Israel Electric Corp.'s third-quarter net profit rose threefold as earnings benefited from a fall in taxes and the increased use of natural gas, the company said on Thursday.
Net profit in the three months ending on September 30 rose to NIS 1.34 billion from NIS 440 million in the same period a year earlier, with the company saving $1m. a day from its move to natural gas and from making a gain of NIS 834m. due to a fall in the tax rate.
Revenue rose to NIS 5.23b. from NIS 4.4b., boosted by an 8% increase in volume and an 11% increase in tariffs. The company collected 40.38 agorot per kilowatt hour compared with 36.71. last year.
Nine-month net profit fell to NIS 1.4b. from NIS 2.6b. and revenue rose to NIS 12.7b. from NIS 11b., while the company also raised NIS 4.8b. in bonds during the period.

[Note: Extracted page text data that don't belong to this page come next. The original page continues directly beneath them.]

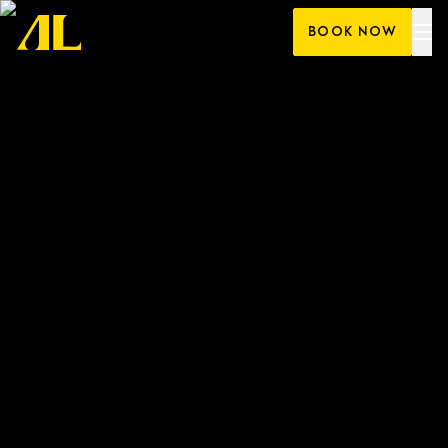
Skip
BOOK NOW
to
content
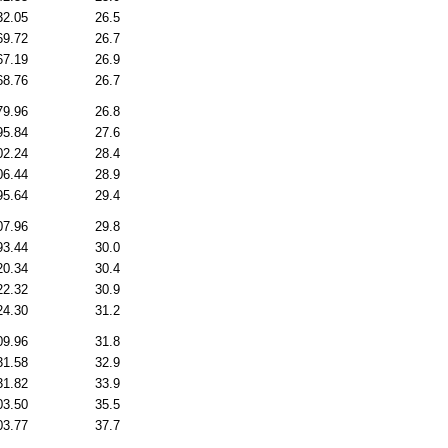
32.05
26.5
69.72
26.7
67.19
26.9
68.76
26.7
79.96
26.8
95.84
27.6
02.24
28.4
06.44
28.9
95.64
29.4
07.96
29.8
93.44
30.0
20.34
30.4
22.32
30.9
24.30
31.2
09.96
31.8
31.58
32.9
31.82
33.9
03.50
35.5
03.77
37.7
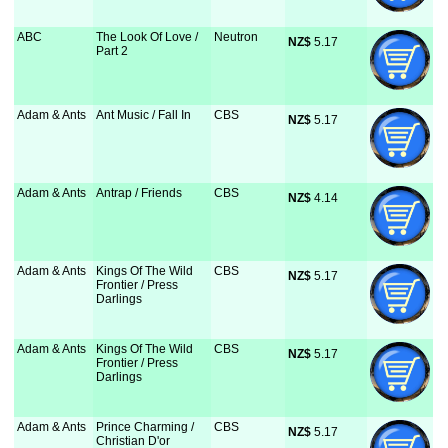
ABC
The Look Of Love /
Neutron
NZ$
 5.17
Part 2
Adam & Ants
Ant Music / Fall In
CBS
NZ$
 5.17
Adam & Ants
Antrap / Friends
CBS
NZ$
 4.14
Adam & Ants
Kings Of The Wild
CBS
NZ$
 5.17
Frontier / Press
Darlings
Adam & Ants
Kings Of The Wild
CBS
NZ$
 5.17
Frontier / Press
Darlings
Adam & Ants
Prince Charming /
CBS
NZ$
 5.17
Christian D'or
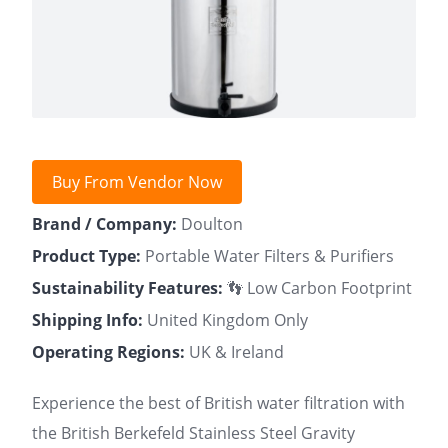
Buy From Vendor Now
Brand / Company:
Doulton
Product Type:
Portable Water Filters & Purifiers
Sustainability Features:
👣 Low Carbon Footprint
Shipping Info:
United Kingdom Only
Operating Regions:
UK & Ireland
Experience the best of British water filtration with
the British Berkefeld Stainless Steel Gravity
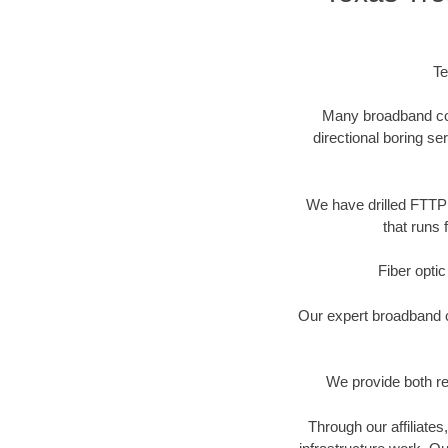
Te
Many broadband comp
directional boring se
We have drilled FTTP 
that runs 
Fiber optic
Our expert broadband ca
We provide both res
Through our affiliate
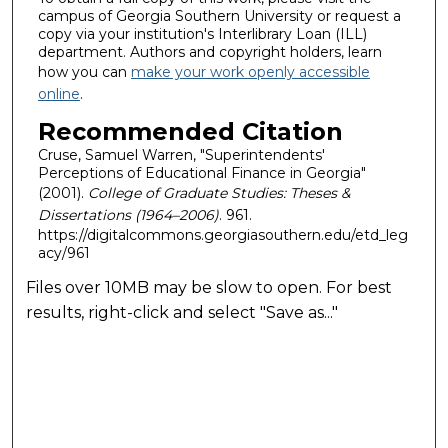
campus of Georgia Southern University or request a
copy via your institution's Interlibrary Loan (ILL)
department. Authors and copyright holders, learn
how you can
make your work openly accessible
online
.
Recommended Citation
Cruse, Samuel Warren, "Superintendents'
Perceptions of Educational Finance in Georgia"
(2001).
College of Graduate Studies: Theses &
Dissertations (1964–2006)
. 961.
https://digitalcommons.georgiasouthern.edu/etd_leg
acy/961
Files over 10MB may be slow to open. For best
results, right-click and select "Save as..."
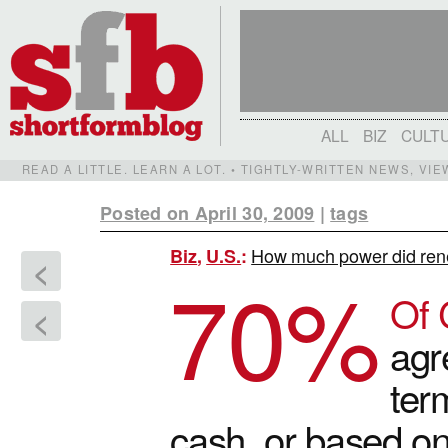
ALL
BIZ
CULT
READ A LITTLE. LEARN A LOT. • TIGHTLY-WRITTEN NEWS, VI
Posted on April 30, 2009
|
tags
How much power did ren
Biz
,
U.S.
:
<
70
%
Of 
<
agr
ter
cash, or based o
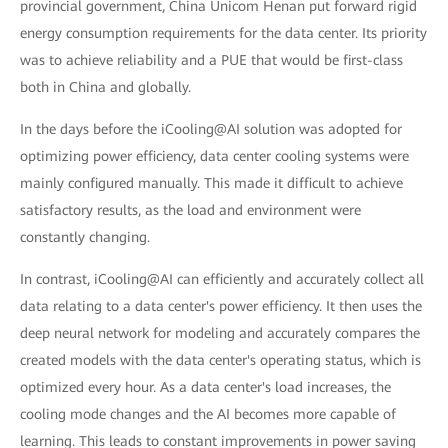
provincial government, China Unicom Henan put forward rigid
energy consumption requirements for the data center. Its priority
was to achieve reliability and a PUE that would be first-class
both in China and globally.
In the days before the iCooling@AI solution was adopted for
optimizing power efficiency, data center cooling systems were
mainly configured manually. This made it difficult to achieve
satisfactory results, as the load and environment were
constantly changing.
In contrast, iCooling@AI can efficiently and accurately collect all
data relating to a data center's power efficiency. It then uses the
deep neural network for modeling and accurately compares the
created models with the data center's operating status, which is
optimized every hour. As a data center's load increases, the
cooling mode changes and the AI becomes more capable of
learning. This leads to constant improvements in power saving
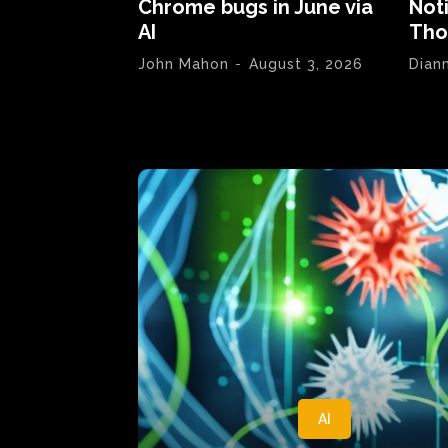
Chrome bugs in June via
Not
AI
Tho
John Mahon
-
August 3, 2026
Dian
AI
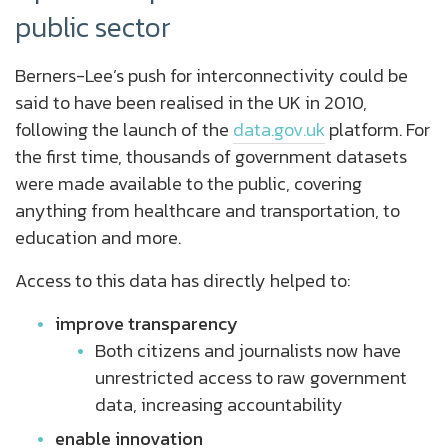
public sector
Berners-Lee’s push for interconnectivity could be
said to have been realised in the UK in 2010,
following the launch of the
data.gov.uk
platform. For
the first time, thousands of government datasets
were made available to the public, covering
anything from healthcare and transportation, to
education and more.
Access to this data has directly helped to:
improve transparency
Both citizens and journalists now have
unrestricted access to raw government
data, increasing accountability
enable innovation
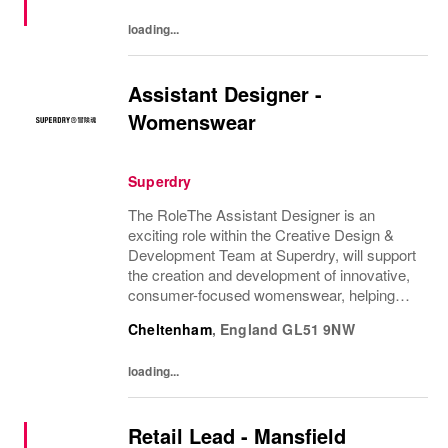
loading...
Assistant Designer -
Womenswear
Superdry
The RoleThe Assistant Designer is an
exciting role within the Creative Design &
Development Team at Superdry, will support
the creation and development of innovative,
consumer-focused womenswear, helping
bring the CEO's brand vision to life. They will
Cheltenham
,
England
GL51 9NW
support the Design Manager and wider
Design...
loading...
Retail Lead - Mansfield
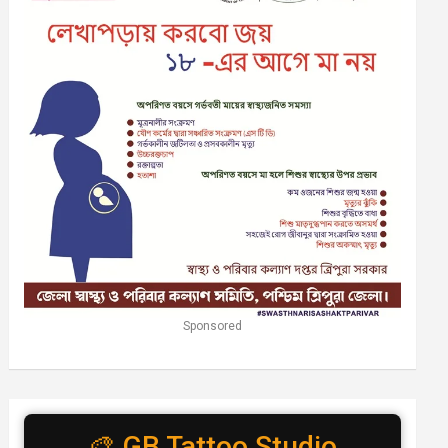
Sponsored
🎨 GB Tattoo Studio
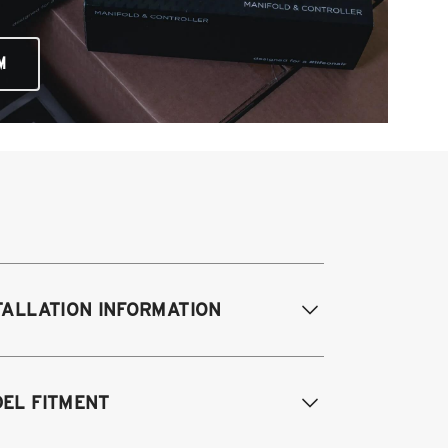
M
TALLATION INFORMATION
difications Req. Front:
None
EL FITMENT
odifications Req. Rear:
None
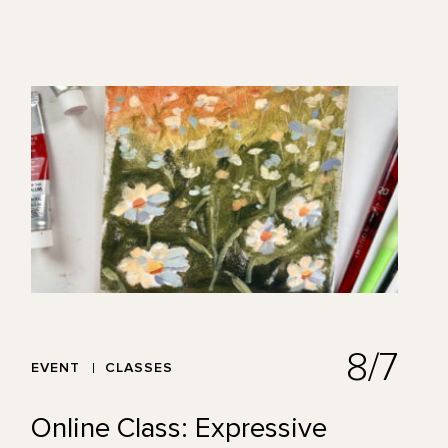
8/7
EVENT
CLASSES
Online Class: Expressive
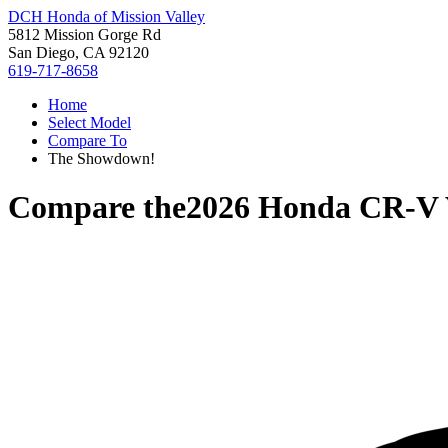
DCH Honda of Mission Valley
5812 Mission Gorge Rd
San Diego, CA 92120
619-717-8658
Home
Select Model
Compare To
The Showdown!
Compare the
2026 Honda CR-V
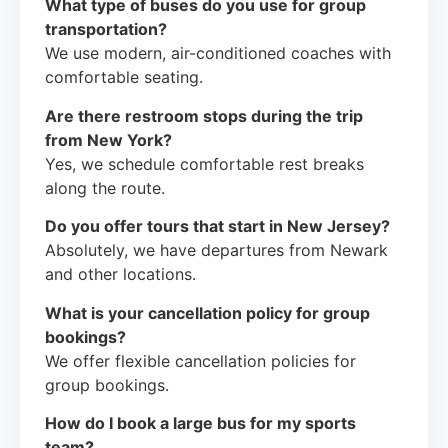
What type of buses do you use for group
transportation?
We use modern, air-conditioned coaches with
comfortable seating.
Are there restroom stops during the trip
from New York?
Yes, we schedule comfortable rest breaks
along the route.
Do you offer tours that start in New Jersey?
Absolutely, we have departures from Newark
and other locations.
What is your cancellation policy for group
bookings?
We offer flexible cancellation policies for
group bookings.
How do I book a large bus for my sports
team?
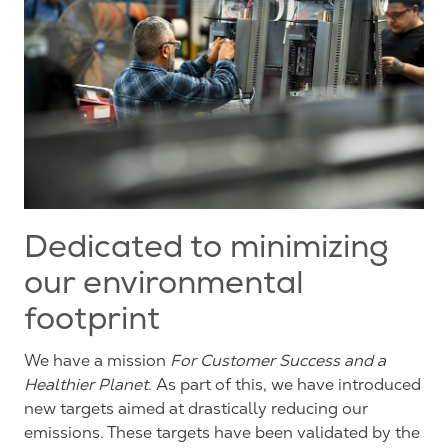
Dedicated to minimizing
our environmental
footprint
We have a mission
For
C
ustomer
S
uccess and a
H
ealthier
P
lanet
. As part
of this
,
we have introduced
new
targets
aimed at drastically reducing our
emissions. These targets
have been validated by the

Tescom shares plummet after Q3 net profit fall
Shares in Tescom Software Systems Testing plummeted 30% in London after it said third-quarter net profit fell 29% and revenue slipped 3%, due to the conclusion of major contracts.
The Givat Savyon based company said on Thursday that in the three months ending on September 30, net profit fell to $484,000 from $680,000 in the same period a year earlier and earnings per share slipped to three cents from four cents. The company declared a dividend of 6.3 cents a share.
Revenue fell to $11.3m. from $11.7m. after the company completed certain projects, including with the Defense Ministry. While it has won new contracts, these aren't expected to contribute to revenue until late 2006.
Nine-month net losses were $101,000 compared with profit of $1.28m., losses per share were one cent compared with net profit of eight cents.